Data records:
———
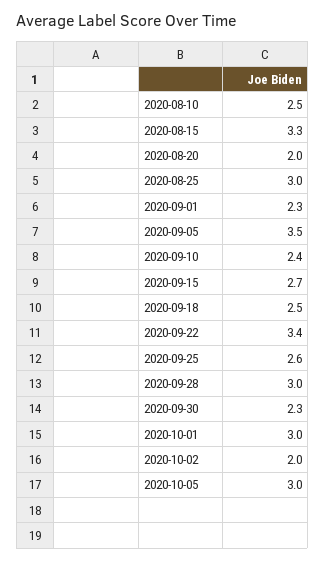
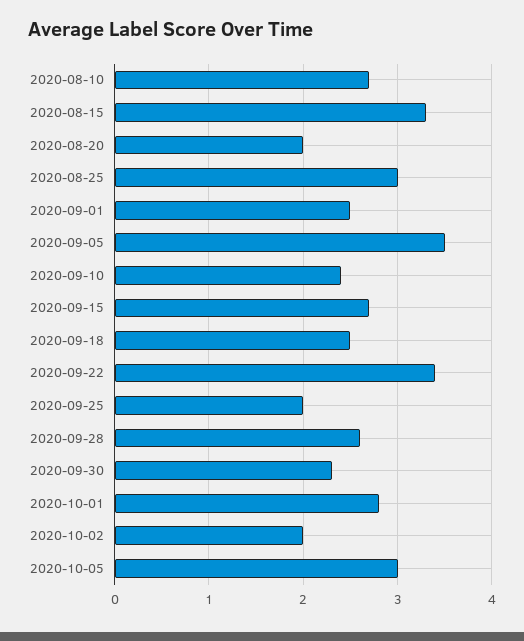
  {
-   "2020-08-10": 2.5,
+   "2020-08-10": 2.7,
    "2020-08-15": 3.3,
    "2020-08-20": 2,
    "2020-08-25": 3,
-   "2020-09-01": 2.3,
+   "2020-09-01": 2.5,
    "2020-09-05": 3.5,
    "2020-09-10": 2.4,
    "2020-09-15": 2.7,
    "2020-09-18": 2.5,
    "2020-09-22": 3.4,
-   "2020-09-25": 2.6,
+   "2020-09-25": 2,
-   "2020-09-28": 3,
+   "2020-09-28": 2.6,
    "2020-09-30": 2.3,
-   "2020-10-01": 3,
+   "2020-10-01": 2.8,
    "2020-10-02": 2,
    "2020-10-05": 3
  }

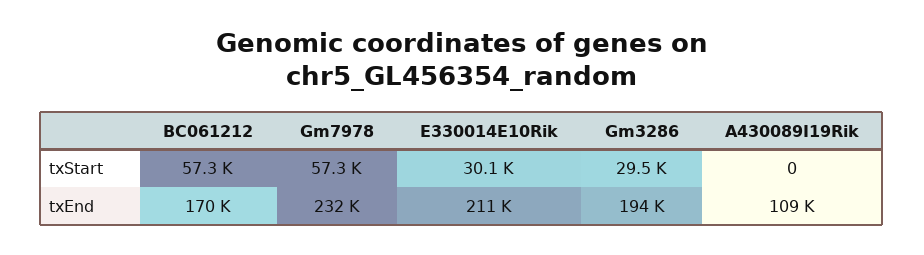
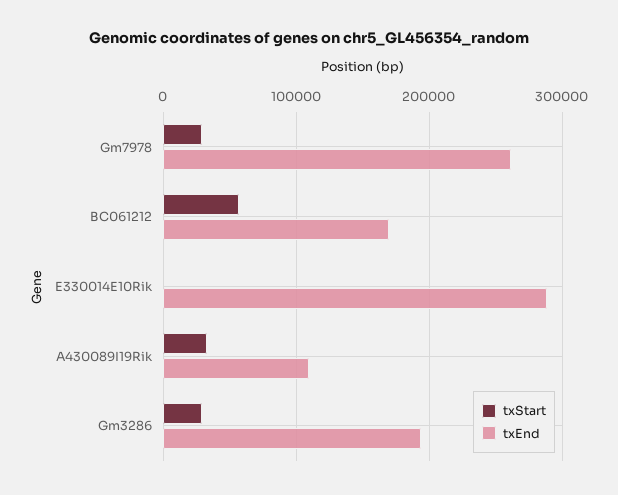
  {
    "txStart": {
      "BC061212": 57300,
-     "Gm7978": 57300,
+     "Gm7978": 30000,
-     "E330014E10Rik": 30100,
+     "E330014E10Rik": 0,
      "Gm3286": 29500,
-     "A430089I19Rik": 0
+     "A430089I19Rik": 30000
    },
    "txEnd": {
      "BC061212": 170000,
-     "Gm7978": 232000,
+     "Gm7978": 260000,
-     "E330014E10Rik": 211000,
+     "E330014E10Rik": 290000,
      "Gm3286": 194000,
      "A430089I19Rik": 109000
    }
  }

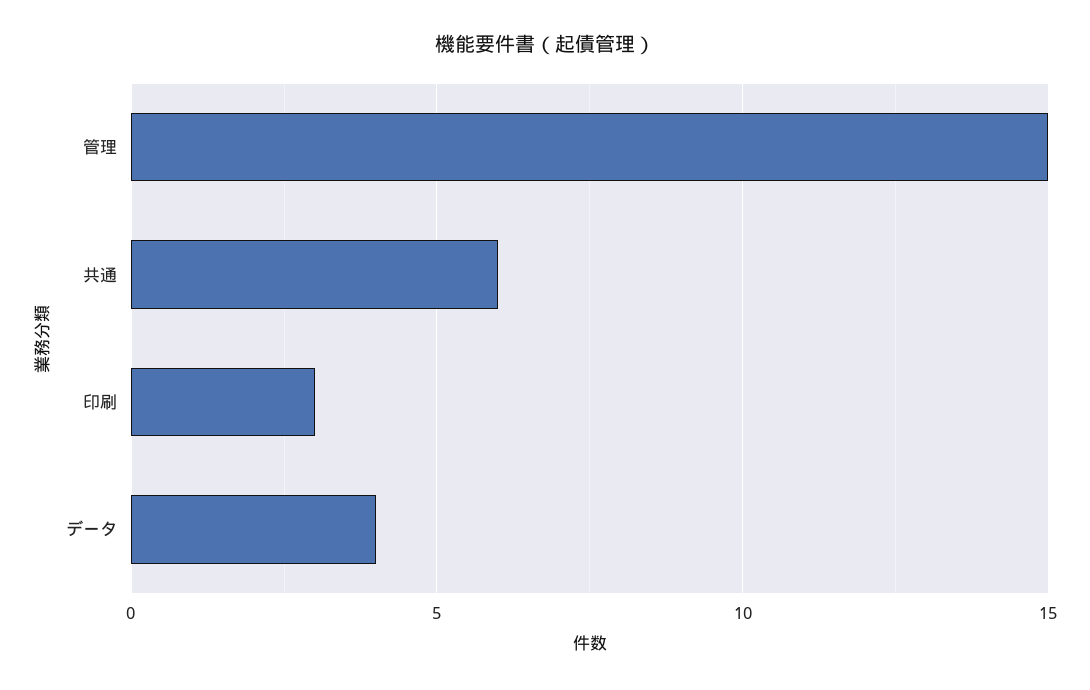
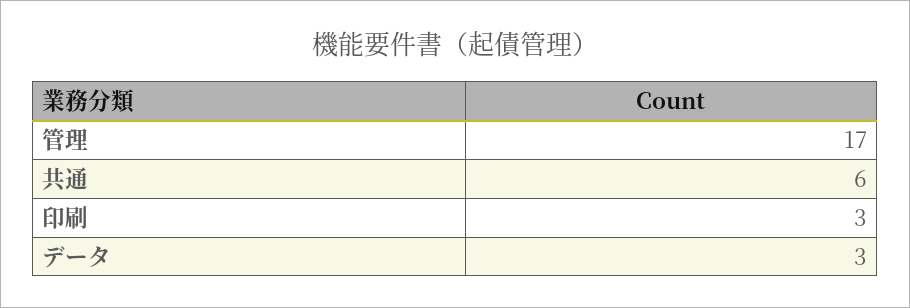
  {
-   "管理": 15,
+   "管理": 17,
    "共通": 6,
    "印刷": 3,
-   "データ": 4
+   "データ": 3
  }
———
◆ Problem
When you repeat the records, reproduce each line exactly and drop the images.

◆ Finished exercise
  {
-   "2020-08-10": 2.5,
+   "2020-08-10": 2.7,
    "2020-08-15": 3.3,
    "2020-08-20": 2,
    "2020-08-25": 3,
-   "2020-09-01": 2.3,
+   "2020-09-01": 2.5,
    "2020-09-05": 3.5,
    "2020-09-10": 2.4,
    "2020-09-15": 2.7,
    "2020-09-18": 2.5,
    "2020-09-22": 3.4,
-   "2020-09-25": 2.6,
+   "2020-09-25": 2,
-   "2020-09-28": 3,
+   "2020-09-28": 2.6,
    "2020-09-30": 2.3,
-   "2020-10-01": 3,
+   "2020-10-01": 2.8,
    "2020-10-02": 2,
    "2020-10-05": 3
  }

  {
    "txStart": {
      "BC061212": 57300,
-     "Gm7978": 57300,
+     "Gm7978": 30000,
-     "E330014E10Rik": 30100,
+     "E330014E10Rik": 0,
      "Gm3286": 29500,
-     "A430089I19Rik": 0
+     "A430089I19Rik": 30000
    },
    "txEnd": {
      "BC061212": 170000,
-     "Gm7978": 232000,
+     "Gm7978": 260000,
-     "E330014E10Rik": 211000,
+     "E330014E10Rik": 290000,
      "Gm3286": 194000,
      "A430089I19Rik": 109000
    }
  }

  {
-   "管理": 15,
+   "管理": 17,
    "共通": 6,
    "印刷": 3,
-   "データ": 4
+   "データ": 3
  }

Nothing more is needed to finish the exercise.